> [Exercise aim] Nothing but the lines from the one containing "5 uur 18 min geleden" through the one containing "Marc ter Stegen is", both included, should be given again, each exactly as written below.

────────────────────────────────────────

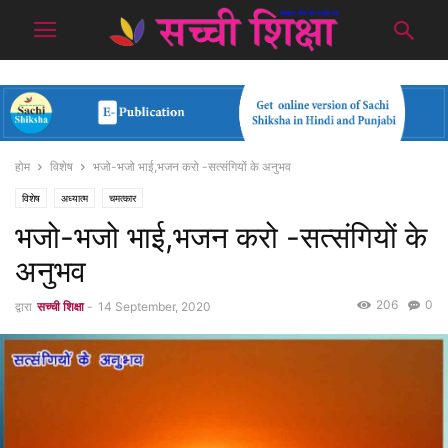
होम
विशेष
भजो-भजो भाई,भजन करो -सत्संगियों के अनुभव
विशेष
अध्यात्म
चमत्कार
भजो-भजो भाई,भजन करो -सत्संगियों के
अनुभव
206
0
द्वारा
सच्ची शिक्षा
-
14 September, 2020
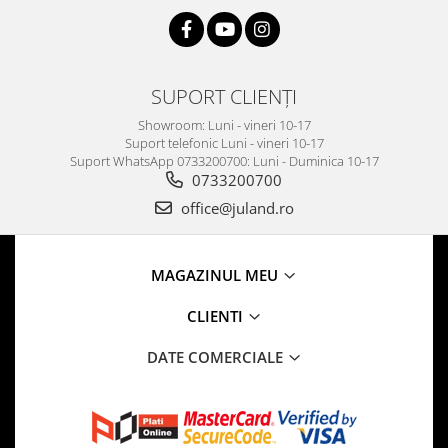
SUPORT CLIENȚI
Showroom: Luni - vineri 10-17
Suport telefonic Luni - vineri 10-17
Suport WhatsApp 0733200700: Luni - Duminica 10-17
0733200700
office@juland.ro
MAGAZINUL MEU
CLIENTI
DATE COMERCIALE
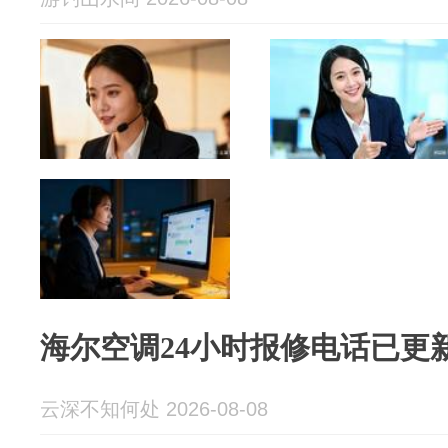
海尔空调24小时报修电话已更
云深不知何处 2026-08-08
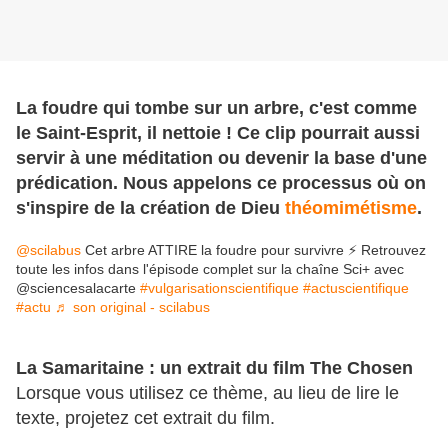
La foudre qui tombe sur un arbre, c'est comme
le Saint-Esprit, il nettoie ! Ce clip pourrait aussi
servir à une méditation ou devenir la base d'une
prédication. Nous appelons ce processus où on
s'inspire de la création de Dieu
théomimétisme
.
@scilabus
Cet arbre ATTIRE la foudre pour survivre ⚡ Retrouvez
toute les infos dans l'épisode complet sur la chaîne Sci+ avec
@sciencesalacarte
#vulgarisationscientifique
#actuscientifique
#actu
♬ son original - scilabus
La Samaritaine : un extrait du film The Chosen
Lorsque vous utilisez ce thème, au lieu de lire le
texte, projetez cet extrait du film.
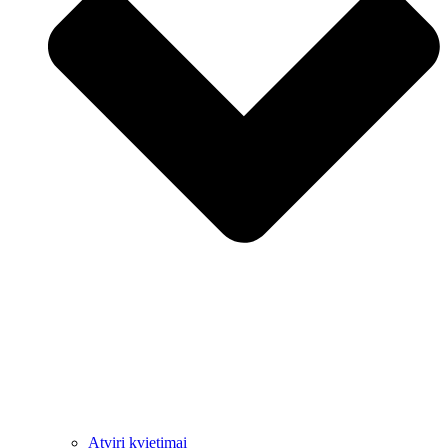
Atviri kvietimai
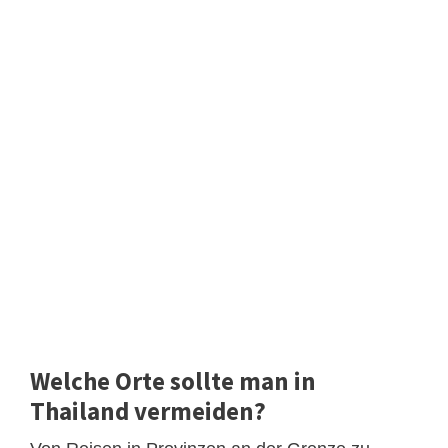
Welche Orte sollte man in
Thailand vermeiden?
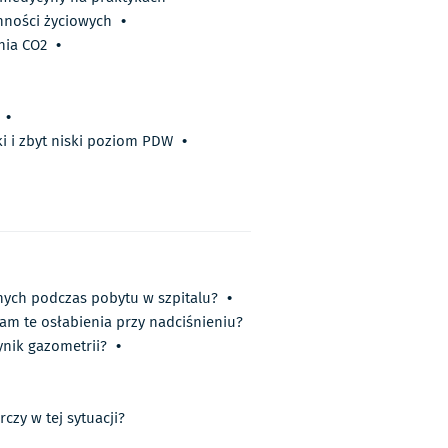
nności życiowych
•
nia CO2
•
•
i i zbyt niski poziom PDW
•
nych podczas pobytu w szpitalu?
•
m te osłabienia przy nadciśnieniu?
ynik gazometrii?
•
rczy w tej sytuacji?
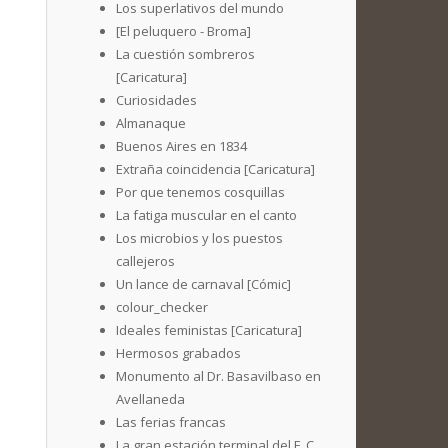
Los superlativos del mundo
[El peluquero - Broma]
La cuestión sombreros
[Caricatura]
Curiosidades
Almanaque
Buenos Aires en 1834
Extraña coincidencia [Caricatura]
Por que tenemos cosquillas
La fatiga muscular en el canto
Los microbios y los puestos
callejeros
Un lance de carnaval [Cómic]
colour_checker
Ideales feministas [Caricatura]
Hermosos grabados
Monumento al Dr. Basavilbaso en
Avellaneda
Las ferias francas
La gran estación terminal del F. C.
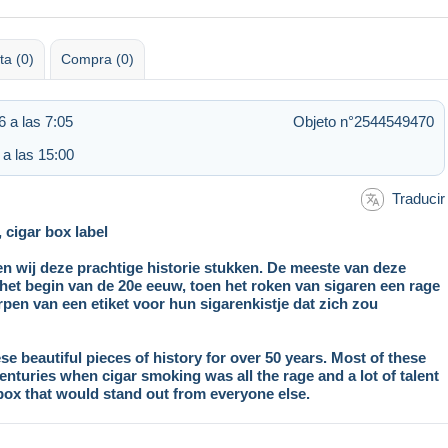
ta (0)
Compra (0)
 a las 7:05
Objeto n°2544549470
 a las 15:00
Traducir
 cigar box label
en wij deze prachtige historie stukken. De meeste van deze
et begin van de 20e eeuw, toen het roken van sigaren een rage
rpen van een etiket voor hun sigarenkistje dat zich zou
e beautiful pieces of history for over 50 years. Most of these
centuries when cigar smoking was all the rage and a lot of talent
 box that would stand out from everyone else.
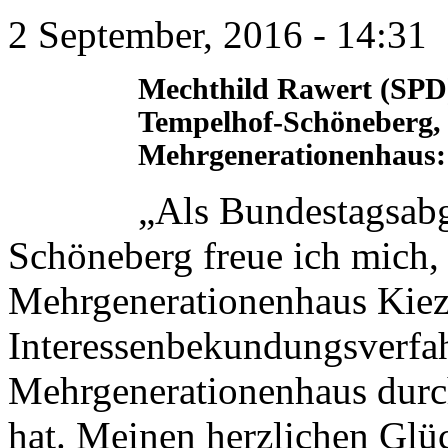
2 September, 2016 - 14:31
Mechthild Rawert (SPD)
Tempelhof-Schöneberg,
Mehrgenerationenhaus:
„Als Bundestagsabg
Schöneberg freue ich mich,
Mehrgenerationenhaus Kiez
Interessenbekundungsverf
Mehrgenerationenhaus durc
hat. Meinen herzlichen Glü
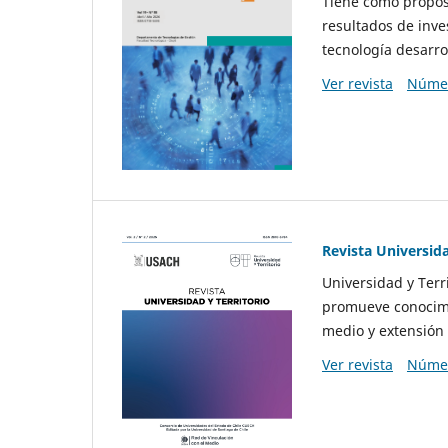
Tiene como propósi
resultados de inve
tecnología desarro
Ver revista
Númer
Revista Universida
Universidad y Terr
promueve conocimi
medio y extensión 
Ver revista
Númer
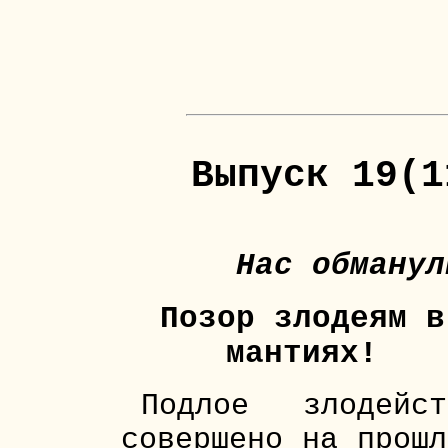
Выпуск 19(1
Нас обманул
Позор злодеям в
мантиях!
Подлое злодейст
совершено на прошл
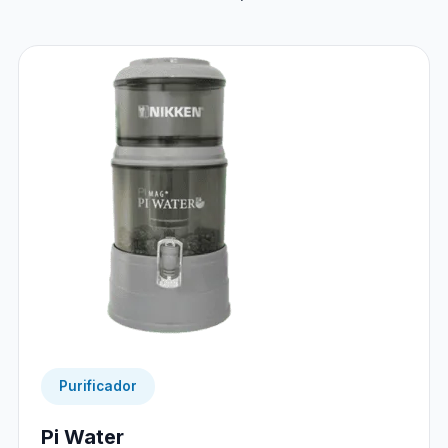
Purificador
Pi Water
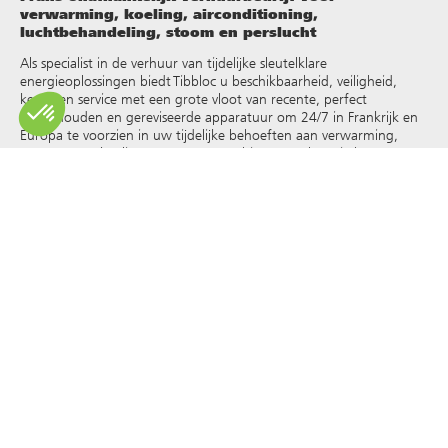
verwarming, koeling, airconditioning,
luchtbehandeling, stoom en perslucht
Als specialist in de verhuur van tijdelijke sleutelklare
energieoplossingen biedt Tibbloc u beschikbaarheid, veiligheid,
keuze en service met een grote vloot van recente, perfect
onderhouden en gereviseerde apparatuur om 24/7 in Frankrijk en
Europa te voorzien in uw tijdelijke behoeften aan verwarming,
warm water, koeling, stoom, oververhit water, thermische
vloeistoffen en andere
.
Omdat Tibbloc oplossingen biedt voor de industrie, nodigen we je
uit contact op te nemen met onze projectmanagers om te
profiteren van de expertise van ons ontwerpbureau.
Alle rechten op reproductie en weergave zijn voorbehouden en
exclusief eigendom van Tibbloc, ook voor downloadbare
documenten en iconografische en fotografische weergaven. Het
gebruik, de reproductie, overdracht, wijziging, herverdeling of
verkoop van alle informatie die op deze site wordt weergegeven
(artikelen, foto’s, logo’s) of een deel van deze site (inclusief tekst)
op welk medium dan ook, of de verspreiding op een andere
website via een hyperlink, nieuwsgroep, forum of ander systeem of
computernetwerk, en dit in het kader van een commercieel
gebruik zijn formeel verboden zonder voorafgaande schriftelijke
toestemming van Tibbloc.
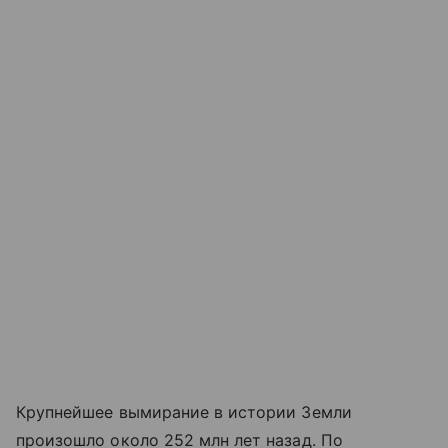
Крупнейшее вымирание в истории Земли
произошло около 252 млн лет назад. По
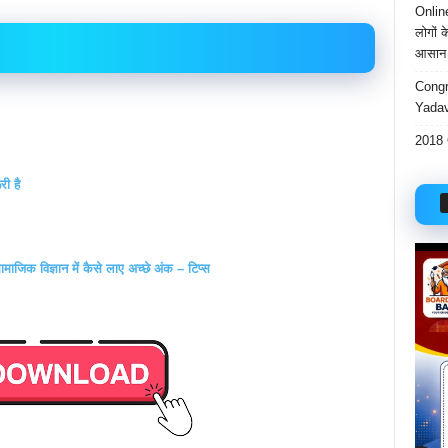
Onlin
लोगों 
आसान 
Congr
Yadav
2018 
री है
िक विज्ञान में कैसे लाए अच्छे अंक – टिप्स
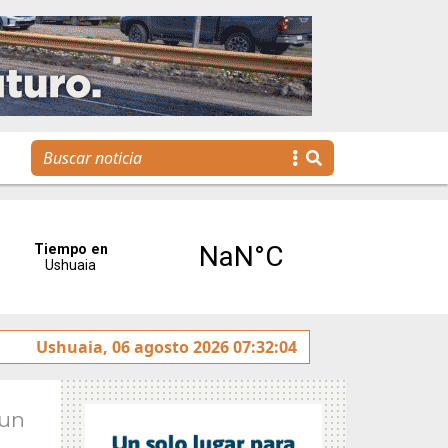
La Escuela Municipal de Emprendedores impulsa la creaci
Ushuaia, 06 agosto 2026 07:32:04
Jun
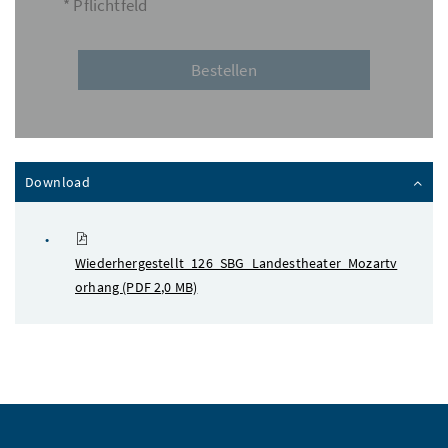
* Pflichtfeld
Inhalt zuklappen
Download
Wiederhergestellt_126_SBG_Landestheater_Mozartv
orhang
(PDF 2,0 MB)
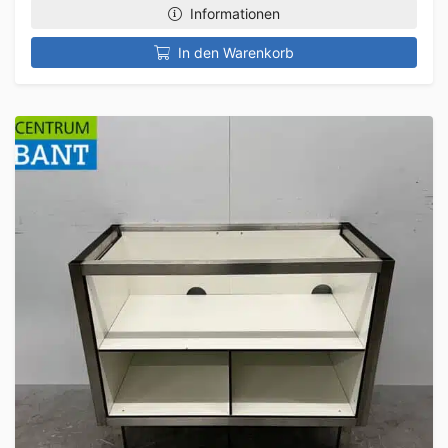
Informationen
In den Warenkorb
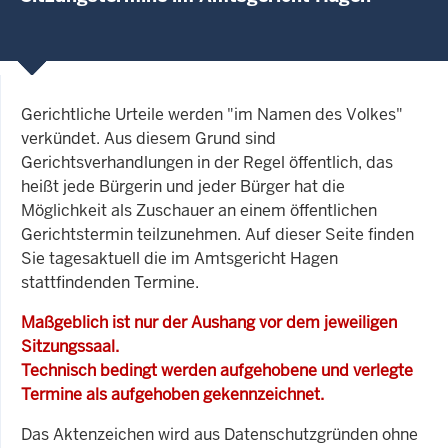
Gerichtliche Urteile werden "im Namen des Volkes"
verkündet. Aus diesem Grund sind
Gerichtsverhandlungen in der Regel öffentlich, das
heißt jede Bürgerin und jeder Bürger hat die
Möglichkeit als Zuschauer an einem öffentlichen
Gerichtstermin teilzunehmen. Auf dieser Seite finden
Sie tagesaktuell die im Amtsgericht Hagen
stattfindenden Termine.
Maßgeblich ist nur der Aushang vor dem jeweiligen
Sitzungssaal.
Technisch bedingt werden aufgehobene und verlegte
Termine als aufgehoben gekennzeichnet.
Das Aktenzeichen wird aus Datenschutzgründen ohne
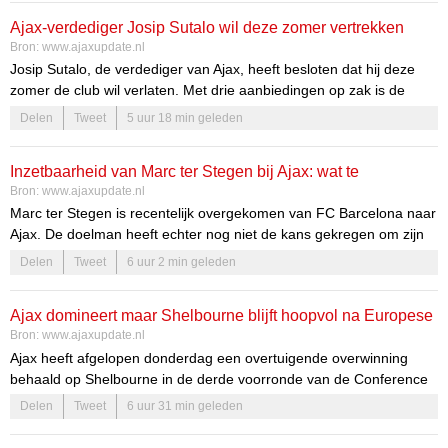
prestaties en potentieel in het veld. Bij elke wedstrijd laat hij zien
Ajax-verdediger Josip Sutalo wil deze zomer vertrekken
dat hij behoort tot de nieuwe generatie voetballers die klaar is voor
Bron:
www.ajaxupdate.nl
de grote leagues.
Josip Sutalo, de verdediger van Ajax, heeft besloten dat hij deze
zomer de club wil verlaten. Met drie aanbiedingen op zak is de
speler op zoek naar een nieuwe uitdaging. Deze beslissing komt
Delen
Tweet
5 uur 18 min geleden
niet uit de lucht vallen. Sutalo heeft zijn tijd bij Ajax goed benut en is
klaar voor een volgende stap in zijn carrière.
Inzetbaarheid van Marc ter Stegen bij Ajax: wat te
Bron:
www.ajaxupdate.nl
verwachten?
Marc ter Stegen is recentelijk overgekomen van FC Barcelona naar
Ajax. De doelman heeft echter nog niet de kans gekregen om zijn
talenten te tonen in een officiële wedstrijd. De overstap naar Ajax is
Delen
Tweet
6 uur 2 min geleden
een spannende ontwikkeling voor zowel de speler als de club. Fans
hopen dat hij snel zijn waarde kan bewijzen en de doelman kan
Ajax domineert maar Shelbourne blijft hoopvol na Europese
worden die Ajax nodig heeft om weer naar de top te stijgen.
Bron:
www.ajaxupdate.nl
strijd
Ajax heeft afgelopen donderdag een overtuigende overwinning
behaald op Shelbourne in de derde voorronde van de Conference
League. Met een eindstand van 3-1 toont de Amsterdamse club zijn
Delen
Tweet
6 uur 31 min geleden
kracht, maar de Ierse ploeg heeft nog redenen om hoopvol te
blijven.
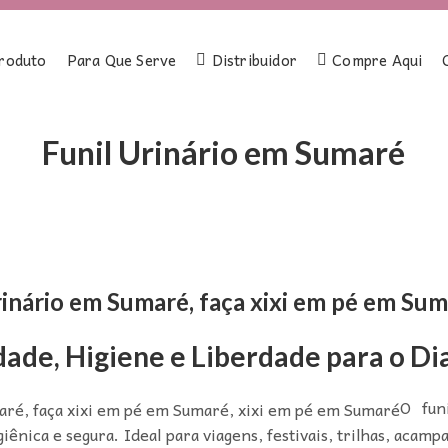
roduto
Para Que Serve
Distribuidor
Compre Aqui
Funil Urinário em Sumaré
rinário em Sumaré, faça xixi em pé em Su
dade, Higiene e Liberdade para o Dia
O fun
iênica e segura. Ideal para viagens, festivais, trilhas, acam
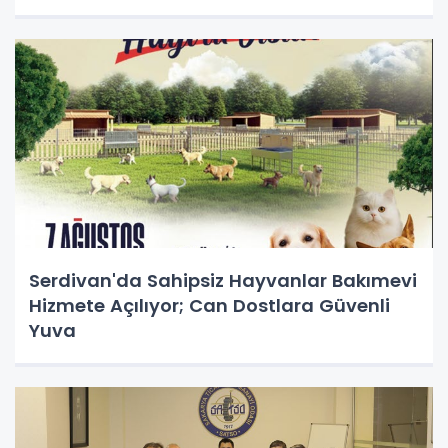
Serdivan'da Sahipsiz Hayvanlar Bakımevi
Hizmete Açılıyor; Can Dostlara Güvenli
Yuva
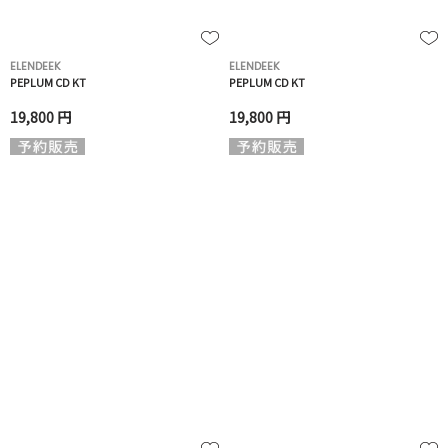
ELENDEEK
ELENDEEK
PEPLUM CD KT
PEPLUM CD KT
19,800 円
19,800 円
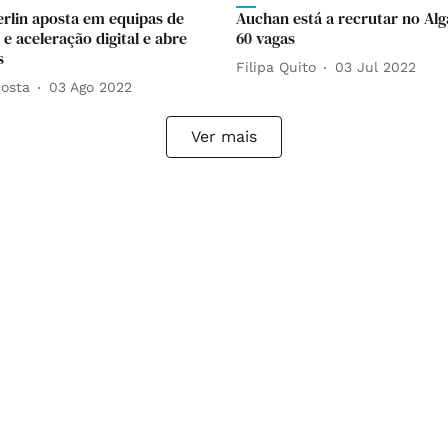
rlin aposta em equipas de
Auchan está a recrutar no Alg
e aceleração digital e abre
60 vagas
s
Filipa Quito
03 Jul 2022
osta
03 Ago 2022
Ver mais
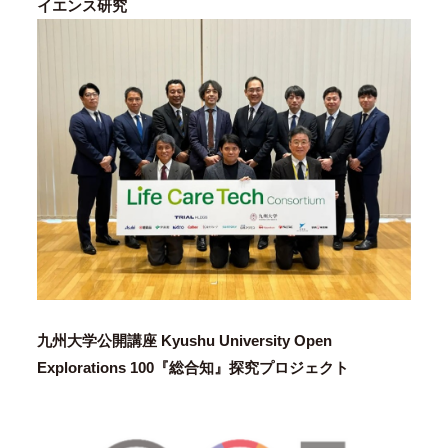
イエンス研究
九州大学公開講座 Kyushu University Open
Explorations 100『総合知』探究プロジェクト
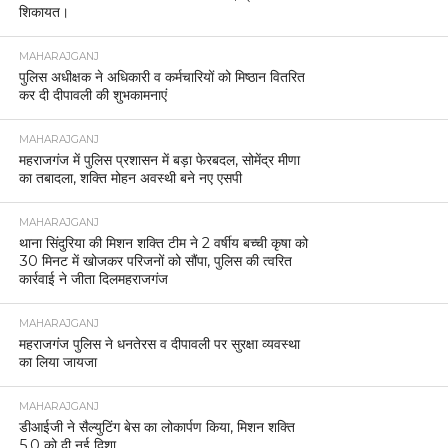
शिकायत।
MAHARAJGANJ
पुलिस अधीक्षक ने अधिकारी व कर्मचारियों को मिष्ठान वितरित
कर दी दीपावली की शुभकामनाएं
MAHARAJGANJ
महराजगंज में पुलिस प्रशासन में बड़ा फेरबदल, सोमेंद्र मीणा
का तबादला, शक्ति मोहन अवस्थी बने नए एसपी
MAHARAJGANJ
थाना सिंदुरिया की मिशन शक्ति टीम ने 2 वर्षीय बच्ची कृषा को
30 मिनट में खोजकर परिजनों को सौंपा, पुलिस की त्वरित
कार्रवाई ने जीता दिलमहराजगंज
MAHARAJGANJ
महराजगंज पुलिस ने धनतेरस व दीपावली पर सुरक्षा व्यवस्था
का लिया जायजा
MAHARAJGANJ
डीआईजी ने सैल्युटिंग बेस का लोकार्पण किया, मिशन शक्ति
5.0 को दी नई दिशा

────────────────────────────────────────

> [Task result]
5 uur 18 min geleden
niet uit de lucht vallen. Sutalo heeft zijn tijd bij Ajax goed benut en is
klaar voor een volgende stap in zijn carrière.
Inzetbaarheid van Marc ter Stegen bij Ajax: wat te
Bron:
www.ajaxupdate.nl
verwachten?
Marc ter Stegen is recentelijk overgekomen van FC Barcelona naar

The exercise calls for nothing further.